* _Required action_: Output nothing but the lines from the first line of the entries to the line with "L’affaire du boulevard Beaumarchais", inclusive, exactly as they read.

* _Records for processing_:
================================

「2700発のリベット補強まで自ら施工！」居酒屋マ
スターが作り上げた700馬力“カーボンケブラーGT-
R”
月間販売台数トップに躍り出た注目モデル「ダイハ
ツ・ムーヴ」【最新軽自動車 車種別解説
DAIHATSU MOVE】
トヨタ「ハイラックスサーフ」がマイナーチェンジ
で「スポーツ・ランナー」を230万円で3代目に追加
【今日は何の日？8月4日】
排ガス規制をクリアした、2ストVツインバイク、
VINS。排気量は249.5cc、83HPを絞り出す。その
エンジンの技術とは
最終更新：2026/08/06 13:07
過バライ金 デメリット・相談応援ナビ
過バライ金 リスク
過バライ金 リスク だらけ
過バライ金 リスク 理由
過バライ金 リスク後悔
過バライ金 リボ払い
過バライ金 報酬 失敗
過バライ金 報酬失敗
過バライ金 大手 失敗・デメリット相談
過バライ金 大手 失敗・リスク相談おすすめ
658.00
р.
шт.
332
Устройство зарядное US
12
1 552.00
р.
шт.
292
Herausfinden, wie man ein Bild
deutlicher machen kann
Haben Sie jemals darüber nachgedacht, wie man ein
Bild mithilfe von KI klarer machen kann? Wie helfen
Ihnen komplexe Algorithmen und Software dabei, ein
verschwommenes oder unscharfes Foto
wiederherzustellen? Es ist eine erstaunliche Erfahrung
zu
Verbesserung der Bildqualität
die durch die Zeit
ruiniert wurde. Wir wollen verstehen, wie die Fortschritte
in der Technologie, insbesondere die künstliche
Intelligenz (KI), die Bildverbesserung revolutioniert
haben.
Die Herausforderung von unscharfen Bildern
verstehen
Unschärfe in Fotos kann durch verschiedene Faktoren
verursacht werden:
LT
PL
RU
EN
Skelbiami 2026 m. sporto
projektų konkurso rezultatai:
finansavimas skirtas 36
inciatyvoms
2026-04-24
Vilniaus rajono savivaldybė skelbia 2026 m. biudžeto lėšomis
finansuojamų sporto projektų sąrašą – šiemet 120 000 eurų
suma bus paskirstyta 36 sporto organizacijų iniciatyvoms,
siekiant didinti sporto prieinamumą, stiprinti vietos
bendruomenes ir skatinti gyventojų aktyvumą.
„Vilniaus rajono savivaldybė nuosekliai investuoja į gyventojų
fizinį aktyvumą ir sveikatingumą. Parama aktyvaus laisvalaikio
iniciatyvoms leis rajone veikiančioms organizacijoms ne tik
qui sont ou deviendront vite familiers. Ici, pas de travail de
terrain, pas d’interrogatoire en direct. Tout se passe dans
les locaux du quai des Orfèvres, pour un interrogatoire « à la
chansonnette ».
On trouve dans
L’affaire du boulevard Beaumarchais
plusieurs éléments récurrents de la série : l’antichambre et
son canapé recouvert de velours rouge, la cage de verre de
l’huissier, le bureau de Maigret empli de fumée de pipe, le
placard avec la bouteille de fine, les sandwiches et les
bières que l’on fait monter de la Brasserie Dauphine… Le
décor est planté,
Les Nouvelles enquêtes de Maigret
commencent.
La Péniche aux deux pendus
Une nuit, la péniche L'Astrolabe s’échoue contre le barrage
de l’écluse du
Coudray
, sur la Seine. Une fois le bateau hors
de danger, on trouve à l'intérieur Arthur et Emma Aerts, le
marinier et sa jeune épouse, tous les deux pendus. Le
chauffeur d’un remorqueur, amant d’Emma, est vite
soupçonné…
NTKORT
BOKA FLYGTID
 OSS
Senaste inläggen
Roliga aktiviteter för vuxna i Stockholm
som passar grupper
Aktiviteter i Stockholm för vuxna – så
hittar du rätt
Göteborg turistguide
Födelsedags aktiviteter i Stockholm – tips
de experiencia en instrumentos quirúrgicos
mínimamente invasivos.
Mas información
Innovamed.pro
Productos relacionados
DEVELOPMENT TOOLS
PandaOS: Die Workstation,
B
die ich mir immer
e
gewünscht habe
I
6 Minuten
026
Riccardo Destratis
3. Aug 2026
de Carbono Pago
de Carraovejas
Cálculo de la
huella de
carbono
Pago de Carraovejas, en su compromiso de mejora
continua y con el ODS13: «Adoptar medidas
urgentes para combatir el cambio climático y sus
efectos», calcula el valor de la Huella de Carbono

================================

* _Reply_:
「2700発のリベット補強まで自ら施工！」居酒屋マ
スターが作り上げた700馬力“カーボンケブラーGT-
R”
月間販売台数トップに躍り出た注目モデル「ダイハ
ツ・ムーヴ」【最新軽自動車 車種別解説
DAIHATSU MOVE】
トヨタ「ハイラックスサーフ」がマイナーチェンジ
で「スポーツ・ランナー」を230万円で3代目に追加
【今日は何の日？8月4日】
排ガス規制をクリアした、2ストVツインバイク、
VINS。排気量は249.5cc、83HPを絞り出す。その
エンジンの技術とは
最終更新：2026/08/06 13:07
過バライ金 デメリット・相談応援ナビ
過バライ金 リスク
過バライ金 リスク だらけ
過バライ金 リスク 理由
過バライ金 リスク後悔
過バライ金 リボ払い
過バライ金 報酬 失敗
過バライ金 報酬失敗
過バライ金 大手 失敗・デメリット相談
過バライ金 大手 失敗・リスク相談おすすめ
658.00
р.
шт.
332
Устройство зарядное US
12
1 552.00
р.
шт.
292
Herausfinden, wie man ein Bild
deutlicher machen kann
Haben Sie jemals darüber nachgedacht, wie man ein
Bild mithilfe von KI klarer machen kann? Wie helfen
Ihnen komplexe Algorithmen und Software dabei, ein
verschwommenes oder unscharfes Foto
wiederherzustellen? Es ist eine erstaunliche Erfahrung
zu
Verbesserung der Bildqualität
die durch die Zeit
ruiniert wurde. Wir wollen verstehen, wie die Fortschritte
in der Technologie, insbesondere die künstliche
Intelligenz (KI), die Bildverbesserung revolutioniert
haben.
Die Herausforderung von unscharfen Bildern
verstehen
Unschärfe in Fotos kann durch verschiedene Faktoren
verursacht werden:
LT
PL
RU
EN
Skelbiami 2026 m. sporto
projektų konkurso rezultatai:
finansavimas skirtas 36
inciatyvoms
2026-04-24
Vilniaus rajono savivaldybė skelbia 2026 m. biudžeto lėšomis
finansuojamų sporto projektų sąrašą – šiemet 120 000 eurų
suma bus paskirstyta 36 sporto organizacijų iniciatyvoms,
siekiant didinti sporto prieinamumą, stiprinti vietos
bendruomenes ir skatinti gyventojų aktyvumą.
„Vilniaus rajono savivaldybė nuosekliai investuoja į gyventojų
fizinį aktyvumą ir sveikatingumą. Parama aktyvaus laisvalaikio
iniciatyvoms leis rajone veikiančioms organizacijoms ne tik
qui sont ou deviendront vite familiers. Ici, pas de travail de
terrain, pas d’interrogatoire en direct. Tout se passe dans
les locaux du quai des Orfèvres, pour un interrogatoire « à la
chansonnette ».
On trouve dans
L’affaire du boulevard Beaumarchais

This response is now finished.